Da un lato l’austerità, dall’altro l’impossibilità di poter agire sul meccanismo stabilizzatore automatico per eccellenza, per cui “alla perdita di reddito e competitività interna, dovuta alle politiche di austerity, non segue un deprezzamento del cambio”. Un combinato disposto che porta verso un unico possibile esito: la deindustrializzazione.
Non mancano, in questa prima parte, anche ampi capitoli dedicati alla trattazione di temi più tecnici che discorsivi come quelli dedicati al meccanismo del moltiplicatore fiscale e alla curva di Phillips (che mette in relazione inflazione e disoccupazione) come “evoluzione in “sviamento di potere” (delle banche centrali)”, commentando causticamente: “La versione attuale della BCE sulla curva di Phillips: l’operazione è perfettamente riuscita ma il paziente è morto (o non dà segni di guarigione)”.
E’ possibile crescere nell’eurozona?
La seconda e ultima parte de Lo strano caso Italia affronta invece il tema delle politiche economiche possibili all’interno dell’area euro, delineando un approccio a politiche industriali della crescita nel quadro dei trattati.
La necessità, secondo l’autore, è quella di “percorrere la via di una ragionevole espansione della domanda interna per via fiscale”. Sì, ma come? “Uscire dal “ricatto degli spread” e della creazione monetaria affidata alla sola BCE – cui è preclusa ogni forma di finanziamento diretto degli Stati- , rimane, oggi più che mai, l’unico modo di svolgere politiche di crescita anticicliche” tramite “mobilitazione “incentivata” dell’alto risparmio liquido italiano” oppure (o insieme a) “strumenti di liquidità circolanti come mezzi di pagamento anche tra soggetti privati, su base rigorosamente volontaria, legati alle passività liquide dello Stato”. Un esempio in tal senso sono i minibot, cavallo di battaglia della Lega e di cui già si discuteva all’epoca del governo gialloverde.

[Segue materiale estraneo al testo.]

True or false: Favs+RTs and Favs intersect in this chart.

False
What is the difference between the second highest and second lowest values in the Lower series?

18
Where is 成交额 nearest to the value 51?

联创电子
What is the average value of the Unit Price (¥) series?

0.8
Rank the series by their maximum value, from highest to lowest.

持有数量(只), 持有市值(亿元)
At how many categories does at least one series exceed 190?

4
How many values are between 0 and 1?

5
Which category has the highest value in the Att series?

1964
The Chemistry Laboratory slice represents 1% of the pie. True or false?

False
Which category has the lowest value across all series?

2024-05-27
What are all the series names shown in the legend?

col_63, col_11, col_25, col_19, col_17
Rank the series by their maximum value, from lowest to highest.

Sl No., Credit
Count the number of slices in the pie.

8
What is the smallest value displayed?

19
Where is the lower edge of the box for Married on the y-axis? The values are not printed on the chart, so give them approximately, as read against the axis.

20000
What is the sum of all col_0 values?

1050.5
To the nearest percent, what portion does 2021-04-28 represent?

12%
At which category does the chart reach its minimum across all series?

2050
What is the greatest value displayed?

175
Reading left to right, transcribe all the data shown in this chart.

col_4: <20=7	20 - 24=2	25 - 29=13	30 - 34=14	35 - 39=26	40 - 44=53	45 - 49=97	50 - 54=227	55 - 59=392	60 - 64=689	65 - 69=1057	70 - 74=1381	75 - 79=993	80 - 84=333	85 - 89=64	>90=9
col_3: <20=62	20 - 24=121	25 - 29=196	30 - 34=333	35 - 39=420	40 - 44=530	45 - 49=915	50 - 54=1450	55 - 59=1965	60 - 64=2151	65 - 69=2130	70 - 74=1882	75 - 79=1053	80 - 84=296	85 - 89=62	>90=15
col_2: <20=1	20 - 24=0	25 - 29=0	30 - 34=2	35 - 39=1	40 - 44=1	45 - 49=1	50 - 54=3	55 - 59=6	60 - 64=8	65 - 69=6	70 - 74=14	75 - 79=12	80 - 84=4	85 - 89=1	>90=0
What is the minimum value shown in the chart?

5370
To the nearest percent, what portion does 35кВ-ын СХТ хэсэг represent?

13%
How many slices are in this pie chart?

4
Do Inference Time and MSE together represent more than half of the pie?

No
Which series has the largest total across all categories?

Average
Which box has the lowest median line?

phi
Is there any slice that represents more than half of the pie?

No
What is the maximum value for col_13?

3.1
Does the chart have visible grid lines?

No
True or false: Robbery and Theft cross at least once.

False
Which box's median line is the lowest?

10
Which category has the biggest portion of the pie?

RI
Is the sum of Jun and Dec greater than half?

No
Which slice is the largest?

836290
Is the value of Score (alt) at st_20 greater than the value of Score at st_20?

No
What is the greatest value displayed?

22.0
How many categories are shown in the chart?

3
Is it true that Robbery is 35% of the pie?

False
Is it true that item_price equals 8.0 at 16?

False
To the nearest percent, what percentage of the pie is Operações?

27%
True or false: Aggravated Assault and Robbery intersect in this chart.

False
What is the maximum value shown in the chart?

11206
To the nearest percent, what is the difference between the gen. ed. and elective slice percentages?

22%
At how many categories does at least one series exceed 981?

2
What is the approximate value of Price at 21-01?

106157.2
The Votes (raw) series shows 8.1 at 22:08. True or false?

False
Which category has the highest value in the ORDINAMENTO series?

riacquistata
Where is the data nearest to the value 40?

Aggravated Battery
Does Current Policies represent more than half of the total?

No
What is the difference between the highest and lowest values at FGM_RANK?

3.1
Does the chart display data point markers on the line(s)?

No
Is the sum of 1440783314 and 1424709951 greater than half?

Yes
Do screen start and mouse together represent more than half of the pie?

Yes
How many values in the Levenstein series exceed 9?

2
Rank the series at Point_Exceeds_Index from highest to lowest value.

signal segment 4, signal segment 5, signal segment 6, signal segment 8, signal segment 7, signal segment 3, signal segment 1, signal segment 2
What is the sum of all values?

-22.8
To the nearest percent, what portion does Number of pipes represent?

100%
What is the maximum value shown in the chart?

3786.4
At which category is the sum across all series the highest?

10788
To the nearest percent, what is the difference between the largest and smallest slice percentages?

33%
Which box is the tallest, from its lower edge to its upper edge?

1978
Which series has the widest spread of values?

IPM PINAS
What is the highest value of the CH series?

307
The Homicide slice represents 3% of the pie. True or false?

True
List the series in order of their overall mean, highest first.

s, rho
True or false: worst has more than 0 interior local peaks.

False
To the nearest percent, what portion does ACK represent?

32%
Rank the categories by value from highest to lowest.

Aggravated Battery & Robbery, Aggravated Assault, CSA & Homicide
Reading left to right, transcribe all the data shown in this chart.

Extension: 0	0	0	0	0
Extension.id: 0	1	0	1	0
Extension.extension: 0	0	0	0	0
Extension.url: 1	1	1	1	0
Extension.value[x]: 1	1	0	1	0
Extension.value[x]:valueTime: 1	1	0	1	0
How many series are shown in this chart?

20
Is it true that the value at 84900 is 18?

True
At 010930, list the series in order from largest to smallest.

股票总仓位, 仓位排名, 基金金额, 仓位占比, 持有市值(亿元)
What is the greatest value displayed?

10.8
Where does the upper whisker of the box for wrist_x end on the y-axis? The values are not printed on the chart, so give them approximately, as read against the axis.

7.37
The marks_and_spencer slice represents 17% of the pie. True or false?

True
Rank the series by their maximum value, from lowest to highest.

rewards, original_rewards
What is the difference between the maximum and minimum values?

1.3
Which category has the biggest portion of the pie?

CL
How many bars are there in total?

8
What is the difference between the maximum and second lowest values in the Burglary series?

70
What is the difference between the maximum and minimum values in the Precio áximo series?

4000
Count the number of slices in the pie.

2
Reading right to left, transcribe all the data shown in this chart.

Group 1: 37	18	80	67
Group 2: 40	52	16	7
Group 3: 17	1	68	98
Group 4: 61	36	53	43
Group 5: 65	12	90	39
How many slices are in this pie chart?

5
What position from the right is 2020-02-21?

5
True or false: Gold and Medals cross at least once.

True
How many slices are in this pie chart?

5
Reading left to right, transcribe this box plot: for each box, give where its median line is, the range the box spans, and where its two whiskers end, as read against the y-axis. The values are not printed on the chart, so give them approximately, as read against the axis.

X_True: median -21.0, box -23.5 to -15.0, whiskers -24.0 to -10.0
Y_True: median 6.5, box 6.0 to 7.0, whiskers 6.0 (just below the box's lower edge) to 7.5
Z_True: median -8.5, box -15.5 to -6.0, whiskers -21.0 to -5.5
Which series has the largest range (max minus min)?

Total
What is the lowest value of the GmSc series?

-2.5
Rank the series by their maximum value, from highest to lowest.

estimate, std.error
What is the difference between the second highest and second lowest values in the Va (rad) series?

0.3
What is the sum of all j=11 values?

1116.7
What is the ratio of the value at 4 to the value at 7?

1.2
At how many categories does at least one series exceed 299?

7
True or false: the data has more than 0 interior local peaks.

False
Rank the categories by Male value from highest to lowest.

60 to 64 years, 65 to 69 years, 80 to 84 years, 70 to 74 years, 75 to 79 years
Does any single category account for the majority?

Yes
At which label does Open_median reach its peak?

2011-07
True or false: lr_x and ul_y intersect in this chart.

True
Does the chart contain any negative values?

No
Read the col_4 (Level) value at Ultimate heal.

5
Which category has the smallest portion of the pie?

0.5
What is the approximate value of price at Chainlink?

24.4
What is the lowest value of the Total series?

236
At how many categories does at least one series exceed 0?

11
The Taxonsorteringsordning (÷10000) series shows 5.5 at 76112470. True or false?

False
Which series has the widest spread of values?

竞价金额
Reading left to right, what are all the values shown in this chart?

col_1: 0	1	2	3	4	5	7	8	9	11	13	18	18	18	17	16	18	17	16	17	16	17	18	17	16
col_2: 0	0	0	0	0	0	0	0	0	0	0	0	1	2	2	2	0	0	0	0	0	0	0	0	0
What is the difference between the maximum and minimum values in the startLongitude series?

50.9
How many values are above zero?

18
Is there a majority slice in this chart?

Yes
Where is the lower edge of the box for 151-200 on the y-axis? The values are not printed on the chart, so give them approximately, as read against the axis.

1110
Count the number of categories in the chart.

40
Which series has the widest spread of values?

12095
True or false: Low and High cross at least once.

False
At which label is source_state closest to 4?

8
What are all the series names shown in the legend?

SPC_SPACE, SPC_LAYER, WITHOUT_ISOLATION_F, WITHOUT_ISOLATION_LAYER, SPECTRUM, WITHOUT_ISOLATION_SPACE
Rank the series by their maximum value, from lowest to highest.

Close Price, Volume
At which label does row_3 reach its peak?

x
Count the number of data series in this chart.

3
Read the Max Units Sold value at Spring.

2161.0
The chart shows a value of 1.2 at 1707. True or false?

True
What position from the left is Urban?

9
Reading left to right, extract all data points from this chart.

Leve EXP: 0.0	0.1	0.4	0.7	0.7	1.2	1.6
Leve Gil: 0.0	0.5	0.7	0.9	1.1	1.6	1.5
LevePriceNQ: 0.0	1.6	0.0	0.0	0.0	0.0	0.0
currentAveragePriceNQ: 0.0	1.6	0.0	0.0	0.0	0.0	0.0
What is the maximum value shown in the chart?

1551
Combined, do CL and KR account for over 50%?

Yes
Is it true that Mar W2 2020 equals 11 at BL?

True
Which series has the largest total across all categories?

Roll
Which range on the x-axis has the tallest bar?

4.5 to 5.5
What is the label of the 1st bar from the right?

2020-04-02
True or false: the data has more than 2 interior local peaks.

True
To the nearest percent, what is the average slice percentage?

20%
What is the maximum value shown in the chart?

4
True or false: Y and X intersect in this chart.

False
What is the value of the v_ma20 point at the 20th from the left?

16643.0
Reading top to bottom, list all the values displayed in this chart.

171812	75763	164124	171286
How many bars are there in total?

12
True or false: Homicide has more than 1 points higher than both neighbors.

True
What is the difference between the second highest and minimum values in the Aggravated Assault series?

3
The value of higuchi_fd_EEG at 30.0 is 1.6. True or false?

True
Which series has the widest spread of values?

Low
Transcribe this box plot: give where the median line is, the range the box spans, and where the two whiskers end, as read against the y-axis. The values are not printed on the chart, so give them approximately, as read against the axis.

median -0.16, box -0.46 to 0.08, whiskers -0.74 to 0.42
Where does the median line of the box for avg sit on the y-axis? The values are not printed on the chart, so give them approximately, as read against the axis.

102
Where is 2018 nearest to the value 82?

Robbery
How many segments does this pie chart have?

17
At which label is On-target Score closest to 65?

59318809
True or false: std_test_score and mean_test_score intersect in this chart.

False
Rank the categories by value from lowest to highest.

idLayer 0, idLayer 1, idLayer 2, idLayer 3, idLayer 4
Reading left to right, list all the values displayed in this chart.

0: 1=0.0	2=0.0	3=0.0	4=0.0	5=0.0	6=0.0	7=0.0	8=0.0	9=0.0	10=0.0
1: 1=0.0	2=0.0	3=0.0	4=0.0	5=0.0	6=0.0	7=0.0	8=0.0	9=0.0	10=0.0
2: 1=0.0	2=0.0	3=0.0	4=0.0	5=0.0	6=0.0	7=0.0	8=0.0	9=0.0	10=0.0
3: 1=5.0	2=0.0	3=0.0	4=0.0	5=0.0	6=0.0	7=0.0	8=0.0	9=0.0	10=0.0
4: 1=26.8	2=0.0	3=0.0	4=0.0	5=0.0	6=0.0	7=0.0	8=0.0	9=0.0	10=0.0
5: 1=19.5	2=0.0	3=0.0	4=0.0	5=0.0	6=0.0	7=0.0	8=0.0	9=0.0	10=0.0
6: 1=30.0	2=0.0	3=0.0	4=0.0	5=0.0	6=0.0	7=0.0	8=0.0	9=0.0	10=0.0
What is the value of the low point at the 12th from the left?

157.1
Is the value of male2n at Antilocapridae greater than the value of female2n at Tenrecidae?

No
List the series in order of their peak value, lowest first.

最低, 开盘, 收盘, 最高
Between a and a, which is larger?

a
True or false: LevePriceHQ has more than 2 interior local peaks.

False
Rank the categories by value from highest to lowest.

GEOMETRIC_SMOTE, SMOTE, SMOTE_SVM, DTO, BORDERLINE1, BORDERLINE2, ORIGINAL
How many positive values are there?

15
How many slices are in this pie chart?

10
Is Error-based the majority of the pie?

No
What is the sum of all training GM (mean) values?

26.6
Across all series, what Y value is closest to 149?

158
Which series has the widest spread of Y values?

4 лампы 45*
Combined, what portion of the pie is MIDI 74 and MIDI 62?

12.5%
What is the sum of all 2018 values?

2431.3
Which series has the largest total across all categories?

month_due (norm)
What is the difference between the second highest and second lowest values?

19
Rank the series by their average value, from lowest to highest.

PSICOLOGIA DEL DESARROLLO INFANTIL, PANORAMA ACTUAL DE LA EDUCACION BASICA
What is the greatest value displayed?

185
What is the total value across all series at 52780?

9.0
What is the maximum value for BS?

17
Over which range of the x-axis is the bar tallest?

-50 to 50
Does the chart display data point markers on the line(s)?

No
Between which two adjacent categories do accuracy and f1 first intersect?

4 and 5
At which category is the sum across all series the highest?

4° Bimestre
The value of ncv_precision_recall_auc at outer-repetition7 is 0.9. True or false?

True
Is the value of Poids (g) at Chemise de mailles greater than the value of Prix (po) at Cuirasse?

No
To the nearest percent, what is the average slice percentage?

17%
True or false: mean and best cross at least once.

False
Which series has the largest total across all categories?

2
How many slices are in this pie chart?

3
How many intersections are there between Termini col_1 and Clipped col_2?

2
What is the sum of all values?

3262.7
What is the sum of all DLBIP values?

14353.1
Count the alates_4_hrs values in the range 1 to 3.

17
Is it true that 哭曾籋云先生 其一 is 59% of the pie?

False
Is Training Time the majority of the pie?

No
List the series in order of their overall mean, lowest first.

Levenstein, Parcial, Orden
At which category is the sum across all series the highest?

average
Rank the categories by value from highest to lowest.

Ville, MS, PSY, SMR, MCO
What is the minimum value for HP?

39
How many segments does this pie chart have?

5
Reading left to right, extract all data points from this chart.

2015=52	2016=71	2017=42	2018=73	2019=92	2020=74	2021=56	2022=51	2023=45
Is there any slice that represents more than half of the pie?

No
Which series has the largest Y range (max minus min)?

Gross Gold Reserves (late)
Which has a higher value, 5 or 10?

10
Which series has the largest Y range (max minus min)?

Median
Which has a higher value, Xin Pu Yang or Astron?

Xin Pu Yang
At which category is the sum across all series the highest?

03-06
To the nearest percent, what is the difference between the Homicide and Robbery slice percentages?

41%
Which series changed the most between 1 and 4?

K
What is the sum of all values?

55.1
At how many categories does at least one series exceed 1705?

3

Non solo lo spread: urgono anche “un complesso di misure di intervento pubblico mirato” volto a promuovere un “effetto “sostituzione”, cioè impiegando, almeno nella fase iniziale del ciclo, gli investimenti pubblici per (iniziare o re-iniziare a) produrre ciò che viene consumato in Italia, specialmente nelle filiere a più alto valore aggiunto”.
Sono misure, queste, che “non postulano l’uscita dall’Ue, e tantomeno dall’eurozona, ma si limitano a creare le condizioni per sfruttare le opportunità offerte da previsioni già vigenti nei trattati stessi”, al fine di ribaltare “i rapporti con l’Ue e con le istituzioni che governano l’eurozona”, ad oggi “caratterizzati da una posizione di “parte debole” per l’Italia”.